Health Care Campaign Seeks Prescription for Change

Friday, July 17, 2009 at 04:08 PM

A young Florida mother -- denied health insurance due to odd heart
palpitations -- suffers a heart attack, financially devastating her
family. A California widow dies after her health insurance refuses to
pay for care. A 62-year-old loses his job, cannot find health
insurance and now is losing his sight because he can't afford surgery. These are a few of the stories told on PrescriptionforChange.org, an
organization working to make affordable health care insurance
available to all Americans.

"Americans shouldn't sacrifice freedoms -- giving up dreams of a better education or another child, or staying in jobs and relationships we dislike -- just because we don't have health insurance or fear losing it," the group's web site states. From organizing state-specific movements to bringing Americans with health-insurance woes to Washington D.C. so legislators can hear their constituent's stories first hand, PrescriptionforChange.org is working to reform health care.

Sponsored by Consumer Reports Health, a Consumer Reports division that offers detailed research to help consumers make health care decisions, PrescriptionforChange.org examines the latest legislative policy and evaluates how those proposals would help or hurt average Americans.

Headed by DeAnn Friedholm, who has worked for 25 years on health care issues, the group also focuses on telling the stories of those struggling to cope with America's broken health care system. A woe Friedholm understands firsthand after she spent a year without health insurance coverage due to her pre-existing conditions.

PrescriptionforChange.org has a form that the public can use to tell their own stories, which may then be featured on the web site. "They'll hear what you're dealing with every day -- maddening insurance claims, spiraling premiums and co-pays, endless waits for care," the site states.

The site also has a blog that offers timely updates on the ever-changing landscape of health care reform.

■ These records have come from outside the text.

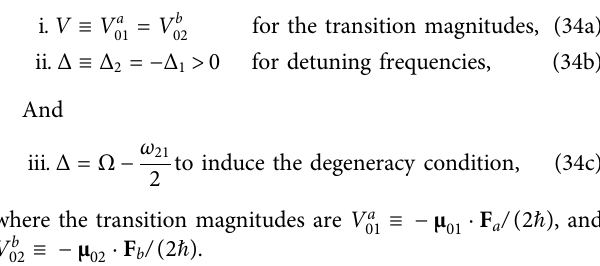
FIGURE 11 | (A) Geometrical structure of toluene molecule (C S ) in the ground state (S 0 ) with the directions of the two electronic transition dipole moments; (B) Parameters for the three electronic states adopted to induce the unidirectional angular momentum: Z ω S μ (cid:2) 5 . 27 D, and μ (cid:2) 5 . 67 D as the transition dipole moments, E S 3 S 0 , X S 4 S 0 , Y (cid:2) 0 . 672 i , is perpendicular to the aromatic element between S 3 and S 4 , ℓ Z , S 3 S 4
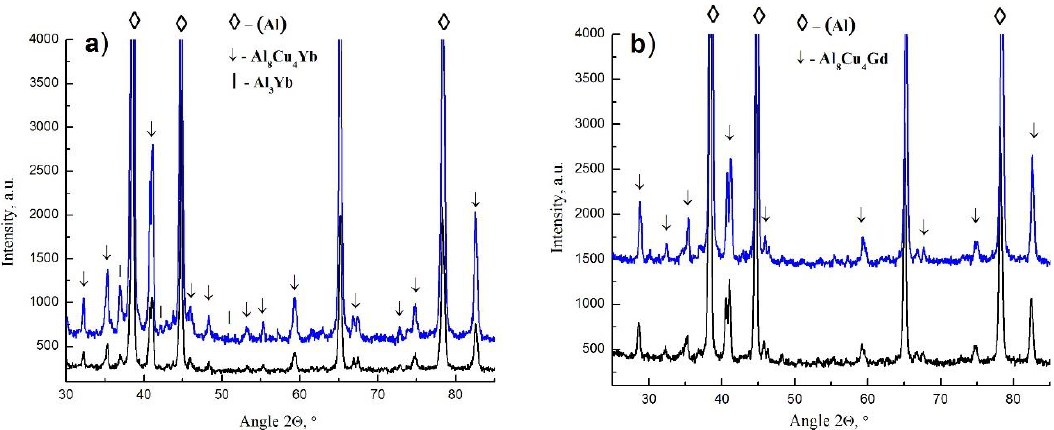
Figure 2. As-cast microstructure of the AlCuYbZr ( a ) and AlCuGdZr ( b ) alloys (SEM).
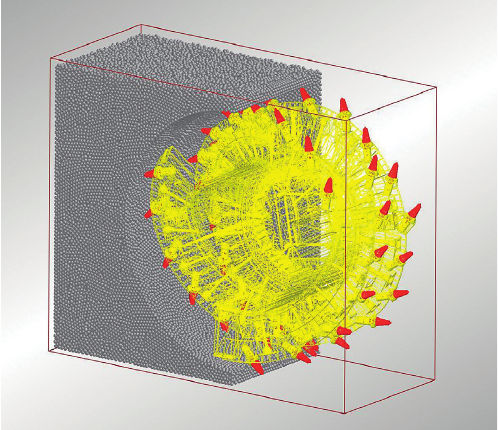
Figure 9: Discrete element model. Table 2: Number of remaining particles and number of average crushing particles for each scheme.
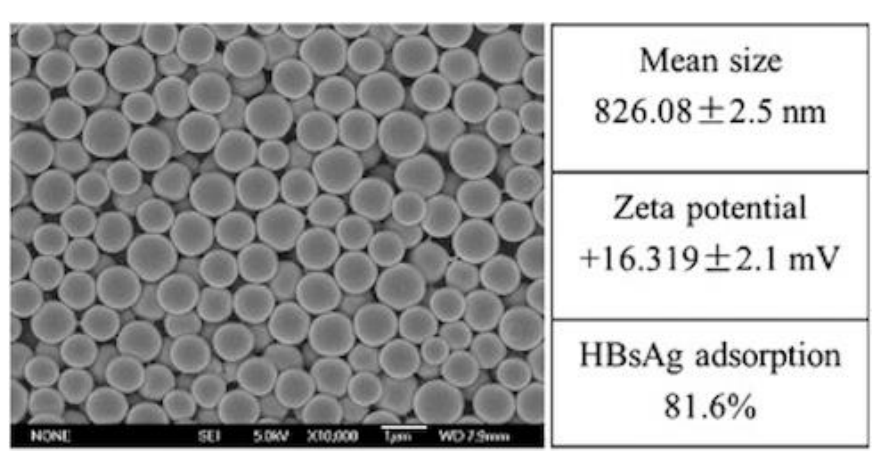
Figure 12. Scanning electron micrographs and dynamic light scattering Zetasizer analysis were used to characterize PLA microparticles (MP) modified by cationic chitosan chloride surface coating. Antigen adsorption was calculated by comparing the amount of antigen in supernatants after centrifugation with total input antigen (protein concentration was analytically determined). The load of HBsAg/particles was 3.2 (μg/mg). Reprinted from [147] with permission from Elsevier, Copyright 2014.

If you have an RSS reader such as Google Reader or Bloglines, you can subscribe to the blog's RSS feed to keep up with the latest news from the site.

Information from Consumer Reports magazine is also featured, such as an examination of the five most common fears about health reform.

The magazine tackles the idea that faceless government bureaucrats will come between you and your doctor. "Private health insurance already comes between you and your doctor," according to an August 2009 article in Consumer Reports magazine. "And because each company sets its own rules, it's hard to imagine a more bureaucratic system."

Another objection is that reform could take away the good coverage provided by your employer. "If you're satisfied with your job-based coverage, you would be able to keep it," according to the article.

What would change is the employers who don't offer health insurance would either start to provide it or contribute to a fund that helps employees buy it on their own, the article states. "If health reform isn't passed, economic experts say health insurance premiums will eat up one-fourth of workers' overall pay in just nine years," according to the web site. "Washington has to act to give us affordable health care."